THE TRUE KING OF DAHAAR(34)
Nikhat never cried. He remembered the day when her mother had died. She had been twelve. And yet Azeez only remembered her resolve to be strong for her younger sisters. Shifting closer to her, he pushed the sweat-slicked hair back from her forehead. His breath left him in a long exhale, thankful that her skin wasn’t burning up.
She stiffened suddenly, as if a hot poker was lancing her next to him, and then shivered uncontrollably as another wave of pain hit, he realized. He clasped her fingers with his tightly, willing her to draw strength from him. He felt the tremble slowly fade from her body, heard her breath leave in a jagged exhale. The whimper of relief that accompanied it caught the breath in his throat. “Nikhat, ya habeebiti, look at me,” he said. Watching her like this, he felt powerless and, at the same time, gripped with a fierce determination to see her through it.
She jerked her head back, her gaze flying to him. He thought she would stiffen and move away, demand to be released, tell him she didn’t need his comfort.
“Azeez?”
“Yes, Nikhat.”
Fresh tears welled up in her beautiful eyes, and he felt as if someone had kicked him in the gut. She scooted closer to him on the bed, and her arms went tight around his waist. “It hurts, Azeez. So much. Every time that wave comes, it feels like I will die.” Her tears leaked out of her eyes, drawing wet tracks onto her cheeks.
He wiped them with a shaking hand, his heart jammed in his throat. “Why, in God’s name, haven’t you summoned help?
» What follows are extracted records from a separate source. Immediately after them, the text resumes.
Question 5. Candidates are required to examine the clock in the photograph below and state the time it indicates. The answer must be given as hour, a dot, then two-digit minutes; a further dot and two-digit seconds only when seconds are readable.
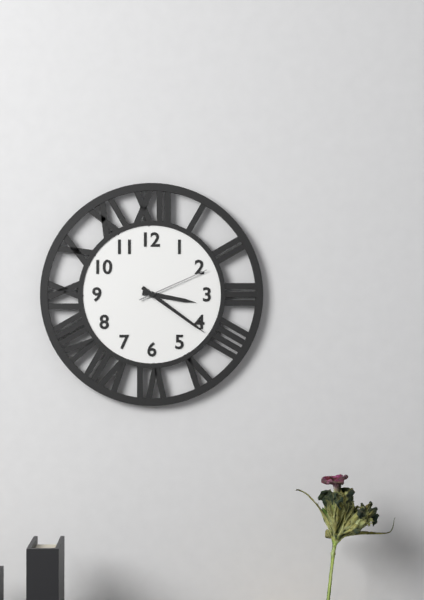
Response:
3.21.11
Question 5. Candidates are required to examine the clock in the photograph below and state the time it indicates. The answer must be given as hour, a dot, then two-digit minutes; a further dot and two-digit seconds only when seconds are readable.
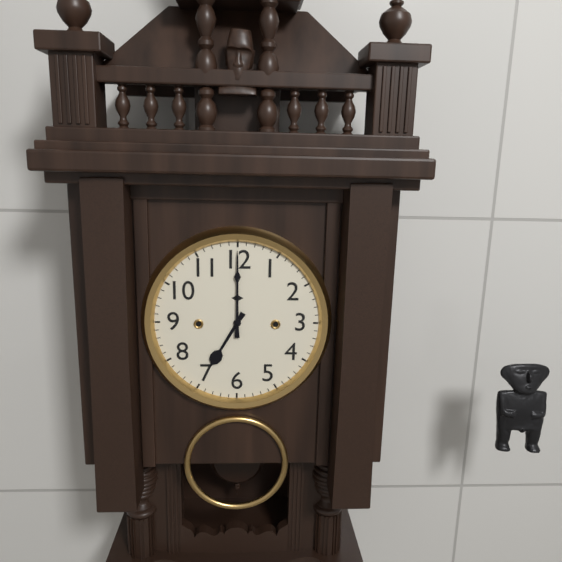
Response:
7.00
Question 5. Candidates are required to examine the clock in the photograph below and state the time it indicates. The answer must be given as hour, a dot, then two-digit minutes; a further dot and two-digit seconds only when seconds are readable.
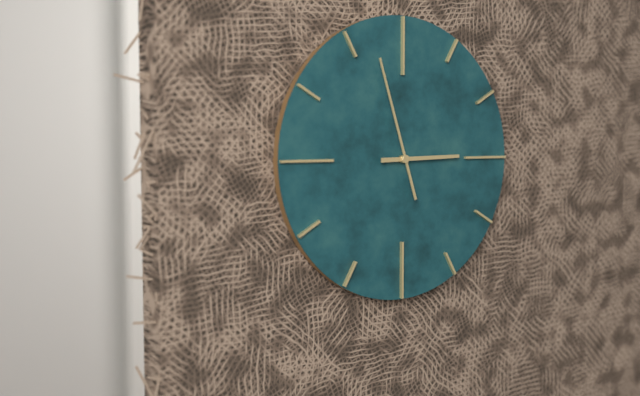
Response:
2.57
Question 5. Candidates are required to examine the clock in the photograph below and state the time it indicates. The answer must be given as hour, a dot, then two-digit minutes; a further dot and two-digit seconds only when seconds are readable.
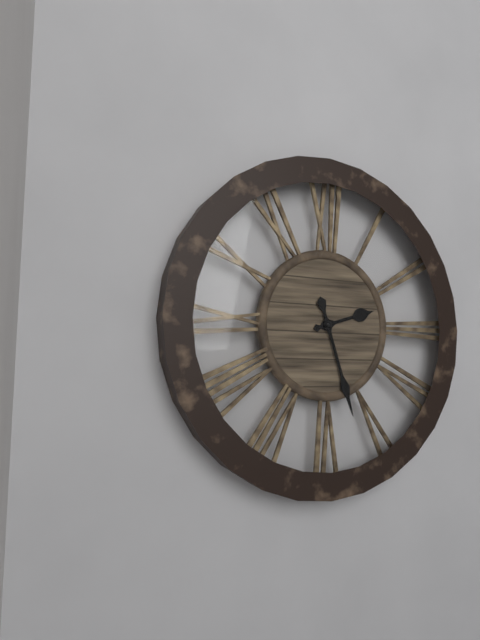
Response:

I’ll have them fly a specialist in, anything you need. Is it some kind of fever, an infection?”
She shook her head and hid her face in his abdomen. But not before he caught a shadow of something in her eyes. He sunk his fingers into her thick hair, rubbing her scalp in a soothing manner. “I’m going to get my period soon,” she said with no hesitation that belied the way she hid her face.
And suddenly he remembered how she used to disappear every month for a few days, and shy away when he asked her about it. Knowing that it would only make her retreat from her, he had never pressed her about it. “Have they always been so painful?” he asked now. It galled him to imagine her suffering like this every month for so many years.
And he thought he knew everything there was about pain.
She nodded, and her nose tickled his abdomen. He tightened his muscles, willing his body not to betray its automatic reaction to her nearness. “As far as I can remember.”
“So what do we do?”
“I have learned to manage it with medication and exercise, and breathing techniques. It’s so stupid, but I…forgot to renew my medication on time before I left. It’s on its way from New York. Should be delivered tomorrow morning.”
“And until then?” he said, his throat dry.
“Until then, I just bear it the best I can. It’s really bad only for a few hours,” she whispered in a small voice. He pulled himself up until he was sitting a little straighter. Her palm moved from his abdomen to his chest, and his heart thundered like a wild animal under her tentative fingers. The thin cotton of his tunic was no barrier to the feel of her touch.
“Azeez?”
Her breath feathered over his neck, the scent of her drugging arousal into his blood. He felt engulfed by her, as if he was standing on shifting sands that could pull him under any minute.
“Yes, habeebi?” he finally said through a throat as dry as the desert.